So while we were gone the details were announced for my wife’s 401k. It appears that there is a 1.5% flat contribution (regardless of how much you contribute) instead of the match that was mentioned previously, and also some sort of performance-based bonus of up to another 1.5%. So far it is very vague as to what those performance targets are. Another piece of good news is that the plan administrator is Fidelity.
We only have a few days left to sign up with our own options, otherwise we get put initially into the default plan, which is just the 1.5% flat contribution invested into Fidelity’s Auto-Pilot Freedom Funds.
How Much To Contribute?
Since there is no match now, we really don’t have to put anything more in there. We probably will, but it’s hard to decide. Up to now I was going to set up a SEP-IRA or Solo 401k on my side which would have allowed me to contribute just about as much as we would want to.

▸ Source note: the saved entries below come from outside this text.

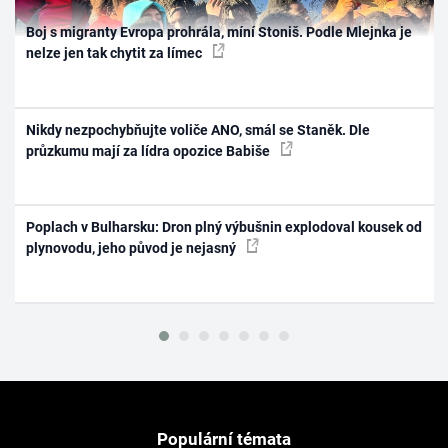
Boj s migranty Evropa prohrála, míní Stoniš. Podle Mlejnka je
nelze jen tak chytit za límec
Nikdy nezpochybňujte voliče ANO, smál se Staněk. Dle
průzkumu mají za lídra opozice Babiše
Poplach v Bulharsku: Dron plný výbušnin explodoval kousek od
plynovodu, jeho původ je nejasný
Populární témata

Another way to think of it is to bank her 8% raise straight into the 401k, although we would mostly likely save it anyways.
What to invest in?
The choices are relatively broad, we change invest in either a Fidelity Freedom 2000-2045 Fund, or one of their 15 fund choices. The choices are okay, I’m happy that they have some of their Spartan index funds, all with tiny 0.10% expense ratios:
Spartan US Equity (Total US) Fund
Spartan Extended Market (Wilshire 4500 Completion Index) Fund
Spartan International (MSCI EAFE Index) Fund
I’ll probably round out our portfolio using the index funds, but I also want to take a closer look at what’s inside the Freedom Funds first.
Everything I read says the stock market is going into a downturn. Wouldnt investing in a Fidelity fund bascially track the downturn? I cant get myself to invest until the end of the year, when stocks should be on the rebound per historical trends.
Actually, everything I read says that timing the market is exceedingly difficult 🙂
I’ll be interested in what you choose. I’m always wondering if my 401k is set up the way it should be.
Yea, read “A Random Walk Down Wall Street”. You can’t predict the market like that, no matter how easy or obvious it might look.
Anon, some long term investors view a downturn in the market as a good opportunity to buy (cheap) into the market..
Re: anon
And you know exactly when this will be that you should get back into the market? I think I have a bridge I’d like you to take a look at…
I believe I once read something on the Diehards boards something to the effect that on average a year’s returns is gained during 3 days of the year. I wish I had bookmarked that.
I have read that too, and its also interesting that most of this year’s gains were basically lost in the span of the last 7-10 days. Also, everything I read seems to indicate that while the market is volatile right now, the underlying economy remains pretty solid, so we’re trying to hold steady and stick with our longterm plans.
The area I am watching most closely is the international funds. We have done very well in those funds in the last couple years and I had a feeling that they were getting overvalued. Now that they are tanking, I’m glad I didn’t buy any of the emerging market funds that were looking so good late last year and early this year.
Of course, the market is difficult to time. If you could time it, you would never have to work another day in your life. Of course, that begs the age-old question of why your stock broker continues to require comissions if they were good at their job.
When I have a chance, I read articles from CNN money. Most of them indicate that the stock market as a whole is losing steam. Of course, I dont know this for a fact, but I am just repeating those opinions from such organizations as CNN, MSN, etc…
Yes, post 9/11, stock was on “Sale”.
Im holding out for a Dow Jones slide of 15% from 11,000.
Time IN the market is key, not Timing.
As for long term timing, believe what you want but I’d read over the key concepts at http://www.hsdent.com. Harry Dent has been right on every since he started studying the birth rate.
Market is down. Time to scoop in and buy some in increments. 401k contributions amounts will buy more shares now the the prices are cheaper. Invest for the long haul and stop timing the market.
The only fund that Fidelity offers that’s better than any other is FSIIX (MSCI EAFE; the foreign developed markets fund). In a tax-deferred account, it’s the best option for that asset class.
I agree with everyone that market timing is a terrible idea. If all those people writing articles about what the market was really going to do really knew what was going to happen they wouldn’t be writing those articles they would be on some island living the good life.
Re: Joaham
> The only fund that Fidelity offers that’s better than any other is FSIIX
have you taken a look at DODFX, it’s a pretty nice looking foreign investment fund.